--- Task to carry out ---
Transcribe exactly, and only, the lines from the one containing "pinky dip: (217, 288)" through the last line of the data.

[Records excerpted from a collection]
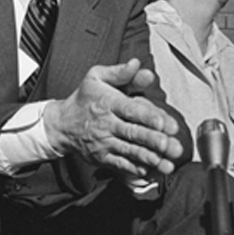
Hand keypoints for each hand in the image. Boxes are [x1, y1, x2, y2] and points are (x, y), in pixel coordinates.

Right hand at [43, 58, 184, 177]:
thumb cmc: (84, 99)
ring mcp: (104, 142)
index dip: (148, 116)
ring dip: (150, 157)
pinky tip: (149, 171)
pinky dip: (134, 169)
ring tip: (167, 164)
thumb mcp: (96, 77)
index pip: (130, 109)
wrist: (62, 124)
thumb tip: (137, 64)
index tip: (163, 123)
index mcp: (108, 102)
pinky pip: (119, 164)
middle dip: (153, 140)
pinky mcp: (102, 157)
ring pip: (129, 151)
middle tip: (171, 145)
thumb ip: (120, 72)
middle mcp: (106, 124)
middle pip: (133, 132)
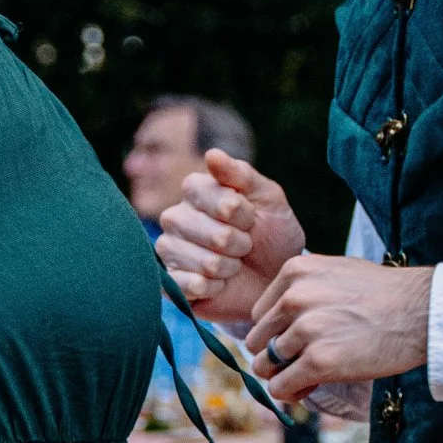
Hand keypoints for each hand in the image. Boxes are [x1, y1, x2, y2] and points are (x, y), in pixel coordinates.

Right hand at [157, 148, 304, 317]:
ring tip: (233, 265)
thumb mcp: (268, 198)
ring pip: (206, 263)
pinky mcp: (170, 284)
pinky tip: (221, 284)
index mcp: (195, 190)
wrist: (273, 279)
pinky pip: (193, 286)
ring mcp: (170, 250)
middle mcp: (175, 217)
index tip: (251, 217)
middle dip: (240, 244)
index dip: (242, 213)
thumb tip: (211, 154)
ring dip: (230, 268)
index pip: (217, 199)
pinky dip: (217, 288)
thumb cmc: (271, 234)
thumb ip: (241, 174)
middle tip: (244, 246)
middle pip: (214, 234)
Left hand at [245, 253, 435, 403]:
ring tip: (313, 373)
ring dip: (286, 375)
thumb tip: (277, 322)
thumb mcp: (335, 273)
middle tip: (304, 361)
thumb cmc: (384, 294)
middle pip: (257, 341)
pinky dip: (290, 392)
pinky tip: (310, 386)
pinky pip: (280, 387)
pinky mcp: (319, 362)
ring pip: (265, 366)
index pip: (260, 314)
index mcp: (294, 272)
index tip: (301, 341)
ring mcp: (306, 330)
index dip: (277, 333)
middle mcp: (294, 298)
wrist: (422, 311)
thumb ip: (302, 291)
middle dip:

--- Task solution ---
pinky dip: (217, 288)
thumb cmc: (271, 234)
thumb ip: (241, 174)
middle tip: (244, 246)
middle pip: (214, 234)
Left hand at [245, 253, 435, 403]:
ring tip: (313, 373)
ring dip: (286, 375)
thumb tip: (277, 322)
thumb mcp: (335, 273)
middle tip: (304, 361)
thumb cmc: (384, 294)
middle pip: (257, 341)
pinky dip: (290, 392)
pinky tip: (310, 386)
pinky pip: (280, 387)
pinky mcp: (319, 362)
ring pip: (265, 366)
index pip: (260, 314)
index mcp: (294, 272)
index tip: (301, 341)
ring mcp: (306, 330)
index dip: (277, 333)
middle mcp: (294, 298)
wrist: (422, 311)
thumb ip: (302, 291)
middle dip:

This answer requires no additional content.